Irish businessman (1950–2021)

Liam Carroll (1 September 1950 – 2 March 2021) was an Irish property developer and businessperson known for his involvement in the Irish construction industry via his development company, Zoe Developments Group from the 1990s up to the time of the Irish property crash and the ultimate collapse of the group. Carroll often featured in the media despite his reclusive manner while his relatively frugal and reserved behaviour contrasted markedly with other public figures and property developers of the era.

==Zoe Developments group==
Carroll became well known during the Celtic Tiger years of the late 1990s-2007 for residential and commercial property construction projects with a focus on large scale apartment developments in Dublin city centre.
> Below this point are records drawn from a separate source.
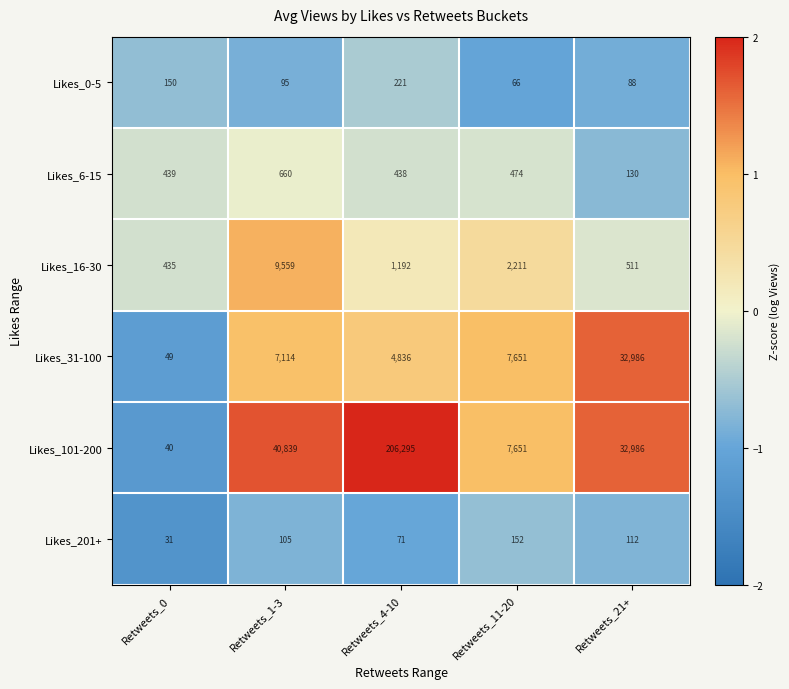

The value of Likes_31-100 at Retweets_21+ is 55329. True or false?

False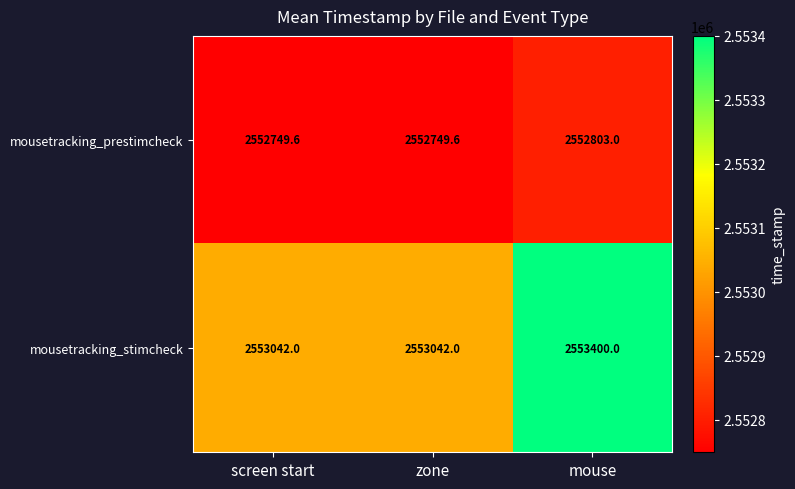

How many data points does each series have?

3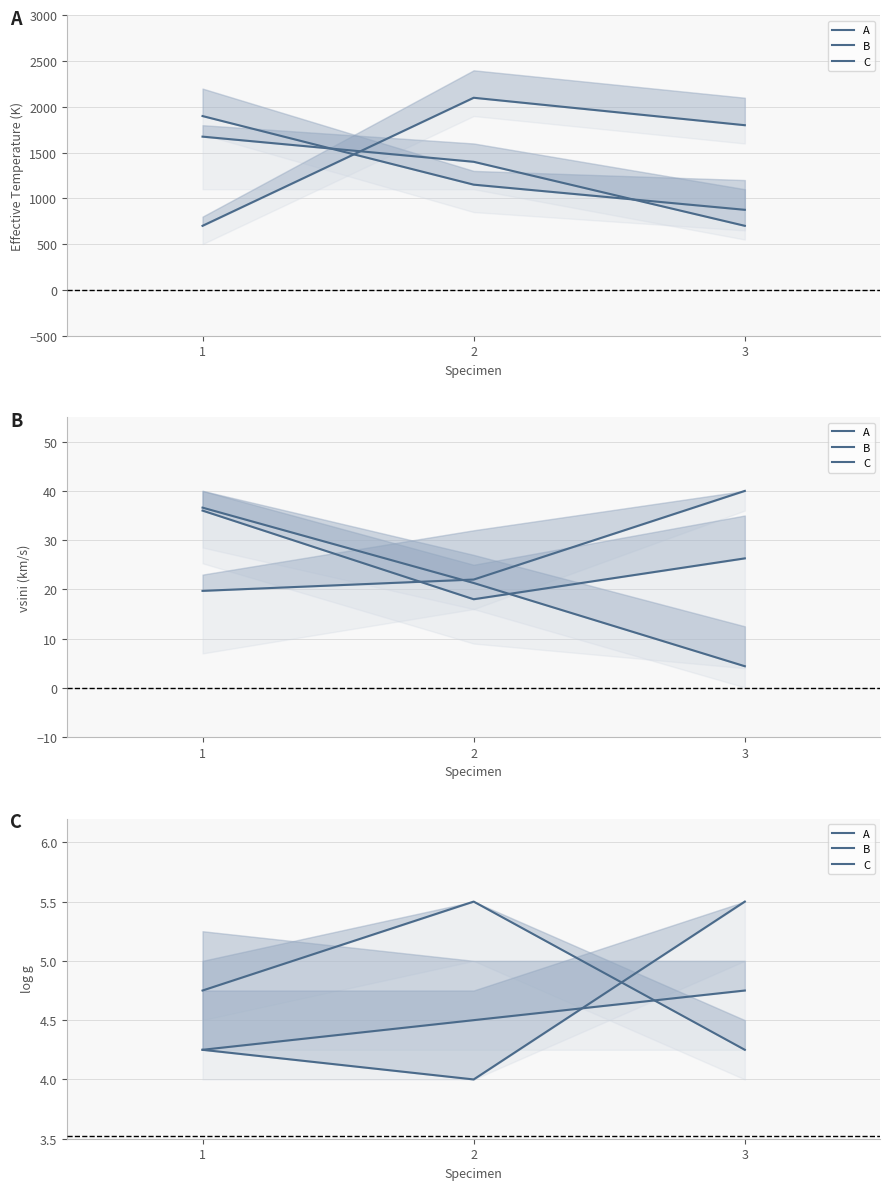

Is this an area chart (filled region under the line)?

No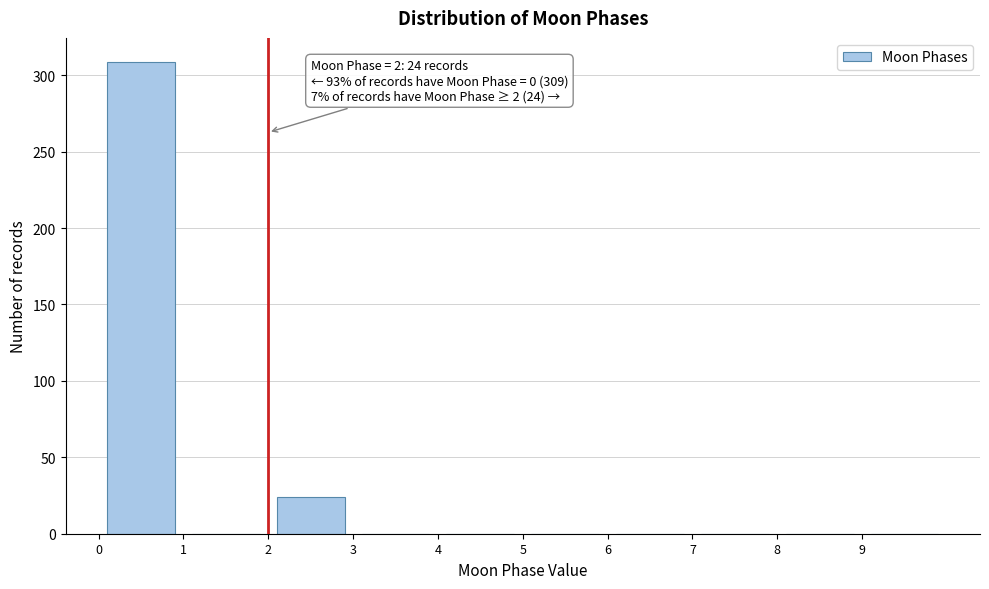

Which range on the x-axis has the tallest bar?

0 to 1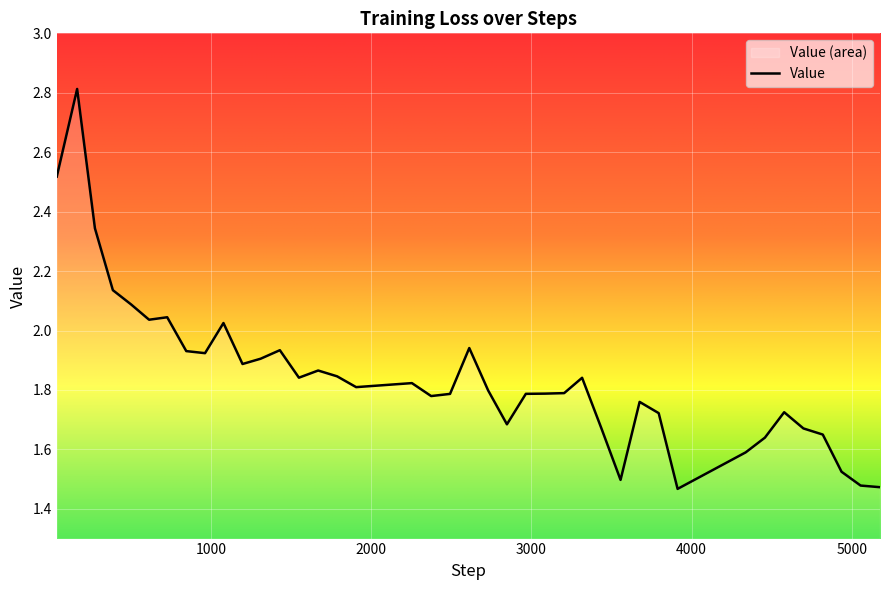

How many points are lower than both their immediate neighbors (excluding endpoints)?

9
His apartments were notable for their high volume, low price point and small floor plan which appealed to younger owner occupiers and the less well-off sections of society.

Carroll also tended to build on inner-city brownfield or derelict sites in what other developers considered "unfashionable areas". This reputation earned Carroll the sobriquet of the Shoebox King from his detractors, including most notably the Irish Times journalist Frank McDonald, while his supporters emphasised the affordability of the apartments, the rejuvenation of previously downtrodden areas and the effect of bringing young people back into the city centre.

==Corporate investments==
Carroll's wealth was estimated for a time to be in excess of €1 billion. He later became one of Ireland's leading corporate raiders and held large stakes in many public companies including Irish Continental Group, Greencore, FBD Holdings, Jurys Doyle and McInerney Holdings PLC ostensibly in an attempt to gain access to valuable development sites owned by these companies.

In 2000, he started building a stake in listed property developer Dunloe Ewart plc. In 2002 he completed his takeover of the company through his investment vehicle Rambridge Ltd for €196.5 million.

==Decline and legacy==
Zoe group companies became unable to repay bank borrowings of a reported €1.3bn and in summer 2009 requested Examinership as protection from their creditors, including ACCBank who were the first to seek a winding up order. Following a series of cases, this was rejected by both the High Court and the Supreme Court of Ireland with the rescue plan described by a judge as bordering, if not trespassing on the fanciful and the appointment of liquidators to group companies was confirmed by the courts on 14 October 2009.

Following Zoe Development Group's decline, apartments constructed by the group have since been sold off by NAMA and through receivership processes and ultimately acquired by private buyers, state agencies and various international property funds including Irish Residential Properties REIT, Kennedy Wilson, Green REIT and Hines.